Screen International by Allan Hunter
Ma’ Rosa is atmospheric and involving to a degree but also feels as if we are in familiar territory.
Filipino director Brillante Mendoza’s neorealist indictment of police corruption looks unlike any other film playing in Cannes’ Official Competition. It’s just that what sets the film apart is its visual ugliness.
The Hollywood Reporter by Boyd van Hoeij
Troy Espiritu’s plot-driven screenplay and Mendoza’s preference for a gritty, documentary-like style mean that the final result is neither as deep nor as resonant as it could have been.
Time Out London by Geoff Andrew
If there’s nothing profoundly original or insightful here, there’s no denying the atmosphere of squalid authenticity, particularly in the scenes shot on the streets.
The nighttime tungsten orange of the street lighting and the urine-coloured neon of the interiors makes for a grueling visual experience which is why the daylight of the latter-half offers precious relief.
As in most of the director’s repertoire, he portrays working class family relations with unpretentious warmth.

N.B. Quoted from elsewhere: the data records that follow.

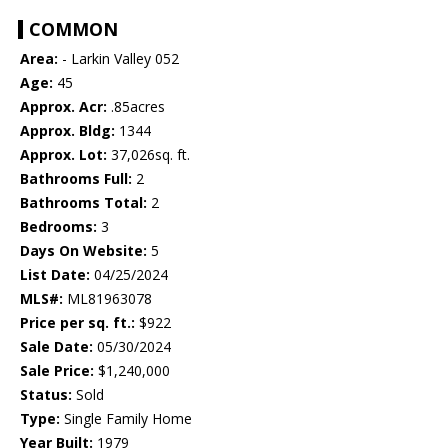
COMMON
Area:
- Larkin Valley 052
Age:
45
Approx. Acr:
.85acres
Approx. Bldg:
1344
Approx. Lot:
37,026sq. ft.
Bathrooms Full:
2
Bathrooms Total:
2
Bedrooms:
3
Days On Website:
5
List Date:
04/25/2024
MLS#:
ML81963078
Price per sq. ft.:
$922
Sale Date:
05/30/2024
Sale Price:
$1,240,000
Status:
Sold
Type:
Single Family Home
Year Built:
1979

Boasting a simple, coherent plot shot with real-time, handheld verismo, it’s a work of understated confidence.
The Playlist by Nikola Grozdanovic
Purposefully joyless and bereft of any kind of aesthetic gratification other than the one found in Mendoza’s use of cinema verite and non-sentimental approach, Ma’ Rosa is tough-as-nails, and leaves you with a heaviness and a pulsating sympathy that’s impossible to ignore.
The Guardian by Peter Bradshaw
Ma’Rosa is made with control and clarity, a narrative purpose which is held on to despite an apparently aimless docu-style, and a clear sense of jeopardy. My reservation is that it doesn’t reveal much of what is going on in Rosa’s mind and heart.
The Film Stage by Rory O'Connor
We’re asked to empathize with Rosa from the get-go despite barely being able to make out whatever anguish she’s been suffering. Mendoza will rectify this late on in an emotionally earth-shattering final sequence, the type that lingers with you like a faint cry for help.